ARLINGTON, Va. — As state legislators across the United States enact laws that ban phoning and/or texting while driving, a new Highway Loss Data Institute study finds no reductions in crashes after hand-held phone bans take effect. Comparing insurance claims for crash damage in 4 U.S. jurisdictions before and after such bans, the researchers find steady claim rates compared with nearby jurisdictions without such bans. The Highway Loss Data Institute (HLDI) is an affiliate of the Insurance Institute for Highway Safety.
HLDI researchers calculated monthly collision claims per 100 insured vehicle years (a vehicle year is 1 car insured for 1 year, 2 insured for 6 months each, etc.) for vehicles up to 3 years old during the months immediately before and after hand-held phone use was banned while driving in New York (Nov. 2001), the District of Columbia (July 2004), Connecticut (Oct. 2005), and California (July 2008). Comparable data were collected for nearby jurisdictions without such bans. This method controlled for possible changes in collision claim rates unrelated to the bans — changes in the number of miles driven due to the economy, seasonal changes in driving patterns, etc.
Month-to-month fluctuations in rates of collision claims in jurisdictions with bans didn't change from before to after the laws were enacted. Nor did the patterns change in comparison with trends in jurisdictions that didn't have such laws.
Collision claims per 100 insured vehicle years for new vehicles before and after hand-held phone use law, compared with Connecticut, Massachusetts, and Pennsylvania
DISTRICT OF COLUMBIA
Collision claims per 100 insured vehicle years for new vehicles before and after hand-held phone use law, compared with Maryland, Virginia, and Baltimore
"The laws aren't reducing crashes, even though we know that such laws have reduced hand-held phone use, and several studies have established that phoning while driving increases crash risk," says Adrian Lund, president of both the Insurance Institute for Highway Safety and HLDI. For example, an Insurance Institute for Highway Safety study that relies on driver phone records found a 4-fold increase in the risk of injury crashes. A study in Canada found a 4-fold increase in the risk of crashes involving property damage. Separate surveys of driver behavior before and after hand-held phone use bans show reductions in the use of such phones while driving.
The HLDI database doesn't identify drivers using cellphones when their crashes occur. However, reductions in observed phone use following bans are so substantial and estimated effects of phone use on crash risk are so large that reductions in aggregate crashes would be expected. In New York the HLDI researchers did find a decrease in collision claim frequencies, relative to comparison states, but this decreasing trend began well before the state's ban on hand-held phoning while driving and actually paused briefly when the ban took effect. Trends in the District of Columbia, Connecticut, and California didn't change.

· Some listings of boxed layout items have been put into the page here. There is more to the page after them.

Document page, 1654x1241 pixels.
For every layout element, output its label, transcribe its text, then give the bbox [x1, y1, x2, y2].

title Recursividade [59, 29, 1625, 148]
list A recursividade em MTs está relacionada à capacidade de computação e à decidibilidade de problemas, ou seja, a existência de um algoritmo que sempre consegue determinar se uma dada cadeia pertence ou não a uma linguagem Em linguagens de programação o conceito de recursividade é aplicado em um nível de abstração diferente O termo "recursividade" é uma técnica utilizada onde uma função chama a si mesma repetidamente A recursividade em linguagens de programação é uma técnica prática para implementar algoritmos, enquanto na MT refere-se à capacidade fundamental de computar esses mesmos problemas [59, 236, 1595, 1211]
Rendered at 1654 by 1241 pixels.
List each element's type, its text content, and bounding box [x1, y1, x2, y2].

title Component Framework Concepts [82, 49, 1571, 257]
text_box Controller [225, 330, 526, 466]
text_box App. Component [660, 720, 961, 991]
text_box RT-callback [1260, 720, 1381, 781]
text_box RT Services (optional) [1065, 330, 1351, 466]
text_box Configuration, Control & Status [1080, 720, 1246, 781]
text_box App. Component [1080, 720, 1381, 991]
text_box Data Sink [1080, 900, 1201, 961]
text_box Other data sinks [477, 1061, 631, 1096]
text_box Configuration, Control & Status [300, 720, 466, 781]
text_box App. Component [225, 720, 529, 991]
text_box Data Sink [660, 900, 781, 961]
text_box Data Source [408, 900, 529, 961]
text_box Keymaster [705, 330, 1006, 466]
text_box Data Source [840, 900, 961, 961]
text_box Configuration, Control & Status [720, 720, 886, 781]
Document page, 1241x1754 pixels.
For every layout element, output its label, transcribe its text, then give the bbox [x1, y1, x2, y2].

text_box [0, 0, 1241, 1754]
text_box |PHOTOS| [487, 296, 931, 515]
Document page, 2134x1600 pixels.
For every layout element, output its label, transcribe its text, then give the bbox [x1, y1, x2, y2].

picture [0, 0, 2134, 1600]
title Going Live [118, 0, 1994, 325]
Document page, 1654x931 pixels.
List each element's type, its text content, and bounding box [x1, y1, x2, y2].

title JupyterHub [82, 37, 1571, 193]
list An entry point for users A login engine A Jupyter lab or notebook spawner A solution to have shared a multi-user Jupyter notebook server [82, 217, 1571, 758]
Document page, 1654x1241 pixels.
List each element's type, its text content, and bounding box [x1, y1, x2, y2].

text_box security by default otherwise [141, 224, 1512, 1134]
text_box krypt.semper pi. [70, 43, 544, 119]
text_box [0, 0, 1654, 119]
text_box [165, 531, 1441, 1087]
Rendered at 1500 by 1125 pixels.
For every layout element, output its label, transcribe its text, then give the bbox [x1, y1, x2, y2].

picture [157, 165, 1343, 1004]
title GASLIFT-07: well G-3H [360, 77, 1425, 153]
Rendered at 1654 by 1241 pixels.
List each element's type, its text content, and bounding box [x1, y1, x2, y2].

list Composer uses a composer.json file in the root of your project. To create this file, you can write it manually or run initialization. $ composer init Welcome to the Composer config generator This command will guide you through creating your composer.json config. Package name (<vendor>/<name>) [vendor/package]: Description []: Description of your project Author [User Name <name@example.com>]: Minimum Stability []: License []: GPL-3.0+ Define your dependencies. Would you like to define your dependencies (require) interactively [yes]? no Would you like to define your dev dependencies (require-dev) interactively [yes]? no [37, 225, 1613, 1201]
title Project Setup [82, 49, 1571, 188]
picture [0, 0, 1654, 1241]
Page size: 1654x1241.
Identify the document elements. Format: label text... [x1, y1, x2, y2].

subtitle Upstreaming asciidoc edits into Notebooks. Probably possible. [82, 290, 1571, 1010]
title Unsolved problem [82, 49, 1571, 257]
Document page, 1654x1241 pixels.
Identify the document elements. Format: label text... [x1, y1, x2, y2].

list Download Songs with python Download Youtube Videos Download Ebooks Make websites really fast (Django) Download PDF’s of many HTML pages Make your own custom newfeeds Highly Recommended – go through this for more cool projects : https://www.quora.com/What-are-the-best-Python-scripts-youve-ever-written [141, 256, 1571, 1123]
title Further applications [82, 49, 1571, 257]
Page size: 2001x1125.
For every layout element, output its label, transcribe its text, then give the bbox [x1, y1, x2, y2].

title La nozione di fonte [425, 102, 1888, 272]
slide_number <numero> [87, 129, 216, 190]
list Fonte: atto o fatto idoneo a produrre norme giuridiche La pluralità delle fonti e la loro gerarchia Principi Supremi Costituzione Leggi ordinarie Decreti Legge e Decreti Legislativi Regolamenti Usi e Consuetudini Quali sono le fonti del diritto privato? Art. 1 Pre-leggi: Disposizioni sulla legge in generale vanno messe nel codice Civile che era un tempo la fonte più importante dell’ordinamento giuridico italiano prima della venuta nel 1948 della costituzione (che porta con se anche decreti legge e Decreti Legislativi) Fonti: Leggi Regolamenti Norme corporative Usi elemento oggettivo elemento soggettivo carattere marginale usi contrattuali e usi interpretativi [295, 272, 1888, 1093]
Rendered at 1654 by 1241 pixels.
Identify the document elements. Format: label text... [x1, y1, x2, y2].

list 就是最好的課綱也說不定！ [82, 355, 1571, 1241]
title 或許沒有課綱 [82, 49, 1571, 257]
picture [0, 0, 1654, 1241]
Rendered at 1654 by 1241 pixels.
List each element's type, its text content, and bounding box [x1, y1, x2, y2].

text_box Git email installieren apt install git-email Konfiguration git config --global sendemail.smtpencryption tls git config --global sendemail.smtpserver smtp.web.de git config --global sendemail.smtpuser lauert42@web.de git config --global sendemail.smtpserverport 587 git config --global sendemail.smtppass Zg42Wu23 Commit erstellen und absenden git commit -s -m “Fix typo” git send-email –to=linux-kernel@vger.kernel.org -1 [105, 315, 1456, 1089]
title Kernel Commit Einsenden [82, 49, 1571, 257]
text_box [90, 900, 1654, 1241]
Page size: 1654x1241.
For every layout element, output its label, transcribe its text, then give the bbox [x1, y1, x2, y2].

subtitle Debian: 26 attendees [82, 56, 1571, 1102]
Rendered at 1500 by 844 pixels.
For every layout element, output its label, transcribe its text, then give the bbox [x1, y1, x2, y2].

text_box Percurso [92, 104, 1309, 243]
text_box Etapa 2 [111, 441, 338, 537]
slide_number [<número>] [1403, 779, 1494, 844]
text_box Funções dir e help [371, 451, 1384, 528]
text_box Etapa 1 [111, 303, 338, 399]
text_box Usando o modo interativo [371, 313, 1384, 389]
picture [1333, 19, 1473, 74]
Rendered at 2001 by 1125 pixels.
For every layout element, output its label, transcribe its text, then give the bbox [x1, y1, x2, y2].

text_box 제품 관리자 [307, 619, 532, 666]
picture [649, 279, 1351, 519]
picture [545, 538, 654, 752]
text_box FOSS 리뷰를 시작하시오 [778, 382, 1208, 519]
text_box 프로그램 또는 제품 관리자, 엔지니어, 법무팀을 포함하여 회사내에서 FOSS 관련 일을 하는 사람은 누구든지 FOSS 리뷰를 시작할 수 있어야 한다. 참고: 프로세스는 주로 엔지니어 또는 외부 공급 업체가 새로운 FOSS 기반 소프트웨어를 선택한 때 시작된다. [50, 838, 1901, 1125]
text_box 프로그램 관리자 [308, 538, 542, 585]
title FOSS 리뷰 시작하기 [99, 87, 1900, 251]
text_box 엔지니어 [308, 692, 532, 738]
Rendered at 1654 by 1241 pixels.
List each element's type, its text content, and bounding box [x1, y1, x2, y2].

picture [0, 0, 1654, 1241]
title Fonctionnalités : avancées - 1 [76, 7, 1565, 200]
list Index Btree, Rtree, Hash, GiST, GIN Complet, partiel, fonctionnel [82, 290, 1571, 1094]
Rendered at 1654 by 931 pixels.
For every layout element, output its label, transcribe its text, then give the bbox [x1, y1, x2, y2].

Collision claims per 100 insured vehicle years for new vehicles before and after hand-held phone use law, compared with Massachusetts and New York
Collision claims per 100 insured vehicle years for new vehicles before and after hand-held phone use law, compared with Arizona, Nevada, and Oregon
"So the new findings don't match what we already know about the risk of phoning and texting while driving," Lund points out. "If crash risk increases with phone use and fewer drivers use phones where it's illegal to do so, we would expect to see a decrease in crashes. But we aren't seeing it. Nor do we see collision claim increases before the phone bans took effect. This is surprising, too, given what we know about the growing use of cellphones and the risk of phoning while driving. We're currently gathering data to figure out this mismatch."
HLDI researchers compared the District of Columbia's collision claim frequency trend not only with statewide trends in Virginia and Maryland but also with the trend in the nearby city of Baltimore. Again, the finding is no difference in the pattern of collision claims. Nor were any differences apparent when the researchers applied a time-based regression model to claims data for each of the study and comparison jurisdictions.
Lund points to factors that might be eroding the effects of hand-held phone bans on crashes. One is that drivers in jurisdictions with such bans may be switching to hands-free phones because no U.S. state currently bans all drivers from using such phones. In this case crashes wouldn't go down because the risk is about the same, regardless of whether the phones are hand-held or hands-free. Twenty-one states and the District of Columbia do prohibit beginning drivers from using any type of phone, including hands-free, but such laws are difficult to enforce. This was the finding in North Carolina, where teenage drivers didn't curtail phone use in response to a ban, in part because they didn't think the law was being enforced.
"Whatever the reason, the key finding is that crashes aren't going down where hand-held phone use has been banned," Lund points out. "This finding doesn't auger well for any safety payoff from all the new laws that ban phone use and texting while driving."